(Dataset entries)
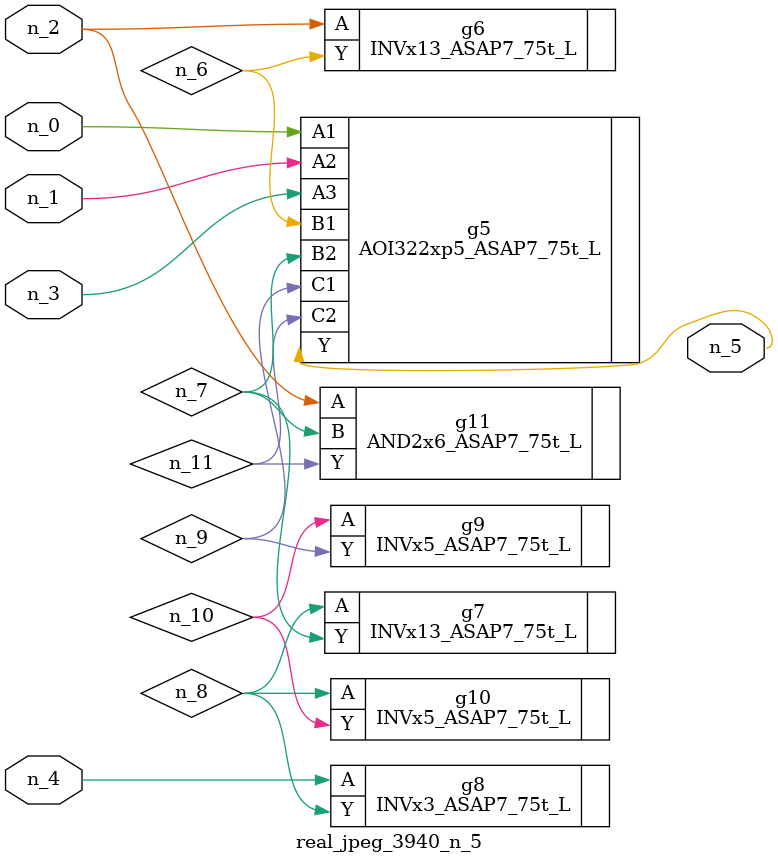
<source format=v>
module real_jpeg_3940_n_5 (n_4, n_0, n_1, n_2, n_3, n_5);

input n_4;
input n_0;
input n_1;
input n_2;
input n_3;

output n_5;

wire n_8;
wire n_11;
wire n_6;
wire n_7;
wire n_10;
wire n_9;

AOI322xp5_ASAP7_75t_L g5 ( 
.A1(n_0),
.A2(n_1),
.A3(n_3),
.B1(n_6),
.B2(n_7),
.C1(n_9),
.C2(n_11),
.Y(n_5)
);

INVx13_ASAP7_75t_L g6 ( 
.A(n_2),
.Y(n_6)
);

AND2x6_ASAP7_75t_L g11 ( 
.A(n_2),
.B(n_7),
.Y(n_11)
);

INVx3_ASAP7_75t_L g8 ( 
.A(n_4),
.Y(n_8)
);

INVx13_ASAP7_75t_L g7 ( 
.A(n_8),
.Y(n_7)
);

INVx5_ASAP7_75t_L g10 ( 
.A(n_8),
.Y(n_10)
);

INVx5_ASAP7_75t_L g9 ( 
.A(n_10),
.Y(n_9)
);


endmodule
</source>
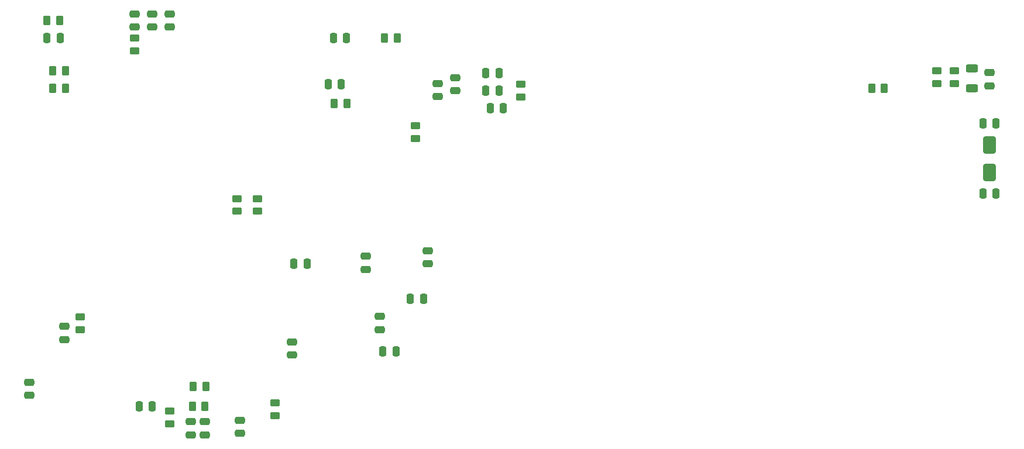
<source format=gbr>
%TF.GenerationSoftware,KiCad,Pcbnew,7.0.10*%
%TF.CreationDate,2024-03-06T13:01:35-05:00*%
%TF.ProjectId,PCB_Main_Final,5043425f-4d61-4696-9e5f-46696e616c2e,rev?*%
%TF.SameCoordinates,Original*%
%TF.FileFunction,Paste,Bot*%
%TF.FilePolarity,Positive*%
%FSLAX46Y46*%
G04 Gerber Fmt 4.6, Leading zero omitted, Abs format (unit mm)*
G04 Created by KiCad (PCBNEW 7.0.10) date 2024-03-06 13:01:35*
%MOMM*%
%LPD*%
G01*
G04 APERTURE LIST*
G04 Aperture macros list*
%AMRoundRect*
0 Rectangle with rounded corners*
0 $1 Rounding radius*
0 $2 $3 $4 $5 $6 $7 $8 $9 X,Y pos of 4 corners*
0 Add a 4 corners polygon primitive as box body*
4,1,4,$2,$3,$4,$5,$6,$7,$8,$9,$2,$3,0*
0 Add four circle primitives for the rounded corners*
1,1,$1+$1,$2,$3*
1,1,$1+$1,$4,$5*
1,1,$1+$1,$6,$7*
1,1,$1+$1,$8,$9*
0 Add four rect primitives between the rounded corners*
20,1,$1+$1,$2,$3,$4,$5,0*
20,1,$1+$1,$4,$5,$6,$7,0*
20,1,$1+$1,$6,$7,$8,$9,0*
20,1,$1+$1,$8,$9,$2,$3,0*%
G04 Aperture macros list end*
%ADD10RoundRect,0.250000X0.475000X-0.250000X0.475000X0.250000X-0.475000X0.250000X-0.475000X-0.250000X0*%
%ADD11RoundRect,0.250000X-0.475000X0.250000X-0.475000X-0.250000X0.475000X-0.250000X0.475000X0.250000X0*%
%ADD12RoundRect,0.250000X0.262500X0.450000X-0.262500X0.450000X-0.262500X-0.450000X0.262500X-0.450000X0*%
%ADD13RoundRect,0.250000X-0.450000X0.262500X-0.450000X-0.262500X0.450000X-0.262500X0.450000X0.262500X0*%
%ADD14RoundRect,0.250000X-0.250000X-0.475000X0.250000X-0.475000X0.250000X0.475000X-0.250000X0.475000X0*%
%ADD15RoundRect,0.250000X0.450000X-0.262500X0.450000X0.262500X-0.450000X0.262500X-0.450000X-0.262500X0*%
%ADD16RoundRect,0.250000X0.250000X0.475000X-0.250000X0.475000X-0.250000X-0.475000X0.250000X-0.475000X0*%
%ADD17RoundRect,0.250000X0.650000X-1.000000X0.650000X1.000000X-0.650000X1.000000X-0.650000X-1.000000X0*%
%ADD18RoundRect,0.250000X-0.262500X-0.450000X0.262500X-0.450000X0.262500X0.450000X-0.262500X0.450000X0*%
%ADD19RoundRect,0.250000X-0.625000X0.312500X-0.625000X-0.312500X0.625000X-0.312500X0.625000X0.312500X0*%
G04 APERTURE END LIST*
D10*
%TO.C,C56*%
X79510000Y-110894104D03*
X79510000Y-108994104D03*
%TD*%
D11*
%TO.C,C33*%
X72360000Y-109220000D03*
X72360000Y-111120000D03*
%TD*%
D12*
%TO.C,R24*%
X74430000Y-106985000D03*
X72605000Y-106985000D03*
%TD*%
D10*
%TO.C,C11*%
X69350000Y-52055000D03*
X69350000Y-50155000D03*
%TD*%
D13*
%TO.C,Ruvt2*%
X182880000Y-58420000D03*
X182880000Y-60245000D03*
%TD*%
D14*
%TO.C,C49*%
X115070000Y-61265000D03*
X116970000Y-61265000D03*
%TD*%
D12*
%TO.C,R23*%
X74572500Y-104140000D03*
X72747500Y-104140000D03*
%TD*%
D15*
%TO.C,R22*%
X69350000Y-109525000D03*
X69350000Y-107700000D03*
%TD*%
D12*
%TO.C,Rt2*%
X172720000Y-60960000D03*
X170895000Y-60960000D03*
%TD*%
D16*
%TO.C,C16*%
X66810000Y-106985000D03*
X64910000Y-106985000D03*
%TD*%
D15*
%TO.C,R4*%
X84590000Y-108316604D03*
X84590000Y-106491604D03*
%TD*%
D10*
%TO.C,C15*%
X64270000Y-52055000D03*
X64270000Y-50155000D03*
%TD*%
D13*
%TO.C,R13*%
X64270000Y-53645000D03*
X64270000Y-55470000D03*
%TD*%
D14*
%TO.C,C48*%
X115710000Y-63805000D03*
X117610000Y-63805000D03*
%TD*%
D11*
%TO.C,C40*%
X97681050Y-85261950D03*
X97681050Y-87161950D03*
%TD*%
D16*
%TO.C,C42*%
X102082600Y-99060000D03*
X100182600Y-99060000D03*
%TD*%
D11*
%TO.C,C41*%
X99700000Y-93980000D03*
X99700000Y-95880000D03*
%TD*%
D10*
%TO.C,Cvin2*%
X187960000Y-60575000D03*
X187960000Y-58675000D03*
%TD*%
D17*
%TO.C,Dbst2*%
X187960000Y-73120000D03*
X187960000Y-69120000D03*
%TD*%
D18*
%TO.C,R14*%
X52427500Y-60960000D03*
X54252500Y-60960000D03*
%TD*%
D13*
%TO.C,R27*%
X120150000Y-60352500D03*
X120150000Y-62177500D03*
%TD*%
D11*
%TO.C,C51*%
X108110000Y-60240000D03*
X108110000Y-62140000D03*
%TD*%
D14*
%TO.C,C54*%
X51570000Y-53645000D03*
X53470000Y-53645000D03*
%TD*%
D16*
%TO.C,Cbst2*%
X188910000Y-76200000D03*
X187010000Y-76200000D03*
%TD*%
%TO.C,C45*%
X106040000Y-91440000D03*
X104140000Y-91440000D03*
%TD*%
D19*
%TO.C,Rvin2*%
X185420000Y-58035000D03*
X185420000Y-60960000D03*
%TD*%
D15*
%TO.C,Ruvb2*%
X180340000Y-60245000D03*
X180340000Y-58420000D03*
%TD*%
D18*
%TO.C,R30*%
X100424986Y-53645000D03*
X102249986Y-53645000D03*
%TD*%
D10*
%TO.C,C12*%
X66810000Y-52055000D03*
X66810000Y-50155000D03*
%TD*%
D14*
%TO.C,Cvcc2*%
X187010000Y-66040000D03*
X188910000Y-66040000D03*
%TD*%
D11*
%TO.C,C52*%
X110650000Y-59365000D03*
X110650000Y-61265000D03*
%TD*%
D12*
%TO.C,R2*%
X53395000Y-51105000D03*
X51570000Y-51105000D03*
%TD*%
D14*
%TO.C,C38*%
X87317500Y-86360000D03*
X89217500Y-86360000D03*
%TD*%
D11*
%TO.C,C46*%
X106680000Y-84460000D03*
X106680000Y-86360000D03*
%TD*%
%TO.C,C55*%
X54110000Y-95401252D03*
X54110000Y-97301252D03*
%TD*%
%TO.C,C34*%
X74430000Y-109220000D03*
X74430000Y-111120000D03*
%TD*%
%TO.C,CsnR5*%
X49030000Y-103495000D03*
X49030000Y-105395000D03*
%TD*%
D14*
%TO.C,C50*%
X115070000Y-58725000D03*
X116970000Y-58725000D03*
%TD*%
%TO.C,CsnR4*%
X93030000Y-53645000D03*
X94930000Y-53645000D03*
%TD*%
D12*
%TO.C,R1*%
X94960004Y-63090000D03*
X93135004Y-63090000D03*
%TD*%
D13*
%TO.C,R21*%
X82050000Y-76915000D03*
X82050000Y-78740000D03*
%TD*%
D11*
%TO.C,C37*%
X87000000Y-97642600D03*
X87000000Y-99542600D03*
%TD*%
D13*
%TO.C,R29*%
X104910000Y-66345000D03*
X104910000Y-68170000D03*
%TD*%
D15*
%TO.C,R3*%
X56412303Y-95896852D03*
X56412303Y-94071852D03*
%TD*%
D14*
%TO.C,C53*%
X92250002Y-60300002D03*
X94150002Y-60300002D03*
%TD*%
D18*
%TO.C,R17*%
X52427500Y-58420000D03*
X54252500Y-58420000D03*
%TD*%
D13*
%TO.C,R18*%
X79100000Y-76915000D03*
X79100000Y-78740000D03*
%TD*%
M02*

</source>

...

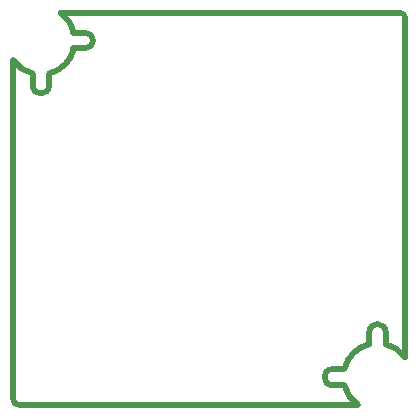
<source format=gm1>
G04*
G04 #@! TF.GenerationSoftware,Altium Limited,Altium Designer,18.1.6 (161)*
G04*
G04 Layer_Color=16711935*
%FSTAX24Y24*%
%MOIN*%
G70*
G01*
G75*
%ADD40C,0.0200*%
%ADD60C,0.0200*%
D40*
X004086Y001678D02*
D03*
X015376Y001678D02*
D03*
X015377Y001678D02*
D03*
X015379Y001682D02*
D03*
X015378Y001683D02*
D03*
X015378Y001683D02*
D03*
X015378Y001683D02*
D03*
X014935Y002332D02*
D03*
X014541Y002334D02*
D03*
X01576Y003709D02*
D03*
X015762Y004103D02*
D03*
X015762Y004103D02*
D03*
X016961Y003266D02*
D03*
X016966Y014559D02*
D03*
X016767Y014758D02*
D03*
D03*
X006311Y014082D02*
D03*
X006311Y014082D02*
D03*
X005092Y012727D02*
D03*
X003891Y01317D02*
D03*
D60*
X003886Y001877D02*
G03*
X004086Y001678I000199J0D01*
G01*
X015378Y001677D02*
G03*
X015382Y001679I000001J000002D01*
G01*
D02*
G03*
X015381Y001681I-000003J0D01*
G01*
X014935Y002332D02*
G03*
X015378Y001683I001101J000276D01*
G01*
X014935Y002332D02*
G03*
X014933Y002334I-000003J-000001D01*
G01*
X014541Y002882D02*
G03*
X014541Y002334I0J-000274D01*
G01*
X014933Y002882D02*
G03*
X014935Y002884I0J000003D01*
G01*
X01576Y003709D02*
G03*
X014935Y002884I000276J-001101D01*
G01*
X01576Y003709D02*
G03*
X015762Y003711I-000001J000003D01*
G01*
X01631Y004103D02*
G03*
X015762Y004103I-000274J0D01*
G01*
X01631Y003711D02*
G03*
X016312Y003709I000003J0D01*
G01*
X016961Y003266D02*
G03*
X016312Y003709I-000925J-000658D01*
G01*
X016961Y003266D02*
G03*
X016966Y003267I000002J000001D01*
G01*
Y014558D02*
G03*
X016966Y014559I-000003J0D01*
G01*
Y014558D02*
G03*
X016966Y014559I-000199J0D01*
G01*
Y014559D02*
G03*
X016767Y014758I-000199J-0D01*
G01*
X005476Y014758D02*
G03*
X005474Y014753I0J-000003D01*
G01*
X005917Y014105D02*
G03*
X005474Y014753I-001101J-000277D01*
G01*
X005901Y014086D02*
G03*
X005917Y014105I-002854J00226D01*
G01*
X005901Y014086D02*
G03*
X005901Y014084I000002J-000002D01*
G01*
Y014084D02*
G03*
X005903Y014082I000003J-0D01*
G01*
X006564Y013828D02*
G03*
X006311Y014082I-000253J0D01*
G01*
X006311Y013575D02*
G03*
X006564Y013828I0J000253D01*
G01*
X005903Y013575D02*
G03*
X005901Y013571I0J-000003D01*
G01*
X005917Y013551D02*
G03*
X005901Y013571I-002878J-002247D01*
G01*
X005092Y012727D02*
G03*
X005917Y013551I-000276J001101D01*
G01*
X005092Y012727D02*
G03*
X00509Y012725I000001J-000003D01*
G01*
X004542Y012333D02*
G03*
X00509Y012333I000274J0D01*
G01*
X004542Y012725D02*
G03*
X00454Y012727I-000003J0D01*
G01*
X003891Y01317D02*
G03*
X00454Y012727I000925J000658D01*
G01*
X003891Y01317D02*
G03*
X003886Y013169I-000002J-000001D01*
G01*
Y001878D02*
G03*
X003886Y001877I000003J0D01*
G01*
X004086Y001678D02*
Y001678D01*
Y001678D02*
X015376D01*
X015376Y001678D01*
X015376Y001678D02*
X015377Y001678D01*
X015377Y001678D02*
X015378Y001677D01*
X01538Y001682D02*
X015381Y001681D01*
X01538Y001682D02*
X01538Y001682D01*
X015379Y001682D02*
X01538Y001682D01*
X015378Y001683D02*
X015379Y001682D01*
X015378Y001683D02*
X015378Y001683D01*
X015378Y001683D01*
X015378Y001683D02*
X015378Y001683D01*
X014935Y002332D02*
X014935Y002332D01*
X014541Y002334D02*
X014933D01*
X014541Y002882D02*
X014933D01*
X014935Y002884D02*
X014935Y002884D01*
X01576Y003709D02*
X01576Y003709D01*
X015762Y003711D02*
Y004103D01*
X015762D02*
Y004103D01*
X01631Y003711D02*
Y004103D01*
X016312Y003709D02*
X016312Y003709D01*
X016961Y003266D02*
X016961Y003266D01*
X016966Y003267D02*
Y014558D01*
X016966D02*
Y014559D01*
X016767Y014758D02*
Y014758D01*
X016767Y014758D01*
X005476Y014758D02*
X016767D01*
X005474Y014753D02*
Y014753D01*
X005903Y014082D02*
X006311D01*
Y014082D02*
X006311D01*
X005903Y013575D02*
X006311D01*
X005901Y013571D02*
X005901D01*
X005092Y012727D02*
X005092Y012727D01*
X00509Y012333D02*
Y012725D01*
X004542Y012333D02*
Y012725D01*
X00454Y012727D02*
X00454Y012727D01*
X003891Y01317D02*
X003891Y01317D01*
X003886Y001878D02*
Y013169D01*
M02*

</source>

...

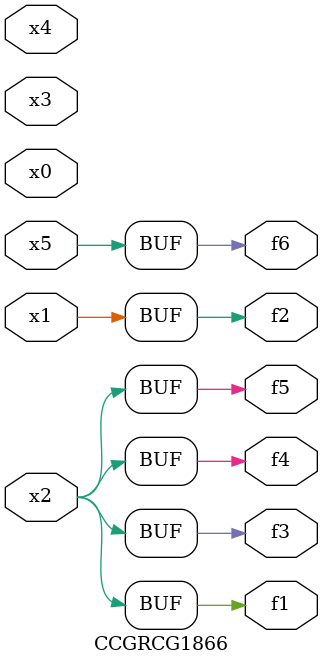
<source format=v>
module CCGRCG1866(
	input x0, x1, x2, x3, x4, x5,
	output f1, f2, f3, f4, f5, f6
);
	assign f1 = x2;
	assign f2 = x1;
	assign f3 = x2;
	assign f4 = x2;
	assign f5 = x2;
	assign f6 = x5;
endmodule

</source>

■ WORK TO BE COMPLETED
Looking at the records above, say how many of their lines include the word "four", with no other words.

■ ANSWER FOR THE TASK
2